Sor Juana Inés de la Cruz, 17th Century Nun and Poet, shown here as a teenaged courtier before becoming a nun.
ABOUT SOR JUANA
in 1695.
Early Years
Juana Inés de la Cruz was born out of wedlock in San Miguel Nepantla, Tepetlixpa—now called Nepantla de Sor Juana Inés de la Cruz in her honor—near Mexico City, circa November 12, 1651, when Mexico was still a Spanish territory.
She was the illegitimate child of a Spanish Captain, Pedro Manuel de Asbaje, and a Criolla woman, Isabel Ramírez. Her father was absent from her life and she was baptized 2 December 1651 and described on the baptismal rolls as “a daughter of the Church”. She was raised in Amecameca, where her maternal grandfather owned an hacienda.
Juana was a devoutly religious child who often hid in the hacienda chapel to read her grandfather’s books from the adjoining library, something forbidden to girls. She learned how to read and write Latin at the age of three. By age five, she reportedly could do accounts. At age eight, she composed a poem on the Eucharist.
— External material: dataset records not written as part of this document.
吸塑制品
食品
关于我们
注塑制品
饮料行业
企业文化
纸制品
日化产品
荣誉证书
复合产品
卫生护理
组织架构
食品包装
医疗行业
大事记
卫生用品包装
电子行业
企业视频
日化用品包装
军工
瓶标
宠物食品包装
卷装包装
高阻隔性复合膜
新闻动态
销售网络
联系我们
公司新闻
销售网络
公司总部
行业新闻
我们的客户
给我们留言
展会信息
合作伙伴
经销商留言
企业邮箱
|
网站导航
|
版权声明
By adolescence, Juana had mastered Greek logic, and at age 13 she was teaching Latin to young children. She also learned the Aztec language of Nahuatl, and wrote some short poems in that language.
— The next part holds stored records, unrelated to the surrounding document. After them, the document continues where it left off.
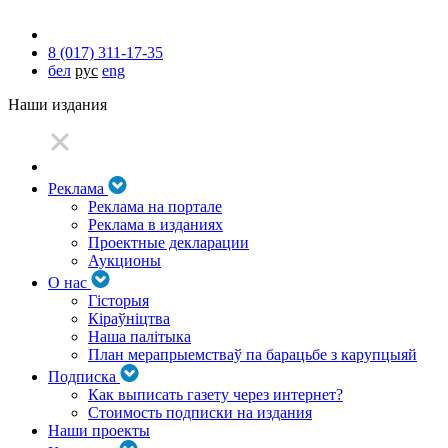
8 (017) 311-17-35
бел
рус
eng
Наши издания
Реклама
Реклама на портале
Реклама в изданиях
Проектные декларации
Аукционы
О нас
Гісторыя
Кіраўніцтва
Наша палітыка
План мерапрыемстваў па барацьбе з карупцыяй
Подписка
Как выписать газету через интернет?
Стоимость подписки на издания
Наши проекты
In 1664, aged 12, Juana was sent to live in Mexico City. She asked her mother’s permission to disguise herself as a male student so that she could enter the university there. Not being allowed to do this, she continued her studies privately. In 1667, owing to her desire “to have no fixed occupation which might curtail my freedom to study,” Sor Juana began her life as a nun. She moved in 1669 to the Convent of Santa Paula of the Hieronymite in Mexico City, where she remained cloistered for the rest of her life.
Juana had plenty of time to study and write in the convent, and she amassed a large library. She also gained the patronage of the Viceroy and Vicereine of New Spain, and they supported her and had her works published in Spain.
Writing Development
Sor Juana’s enduring importance and literary success are partly attributable to her mastery of the full range of poetic forms and themes of the Spanish Golden Age, and her writings display inventiveness, wit and a wide range of knowledge. Juana employed all of the poetic models of her day, including sonnets and romances, and she drew on wide-ranging—secular and nonsecular—sources. Unlimited by genre, she also wrote dramatic, comedic and scholarly works—especially unusual for a nun.
Sor Juana’s most important plays include brave and clever women, and her famous poem, Hombres necios (Foolish Men), accuses men of behaving illogically by criticizing women. Her most significant poem, Primero sueo (First Dream), published in 1692, is at once personal and universal, recounting the soul’s quest for knowledge.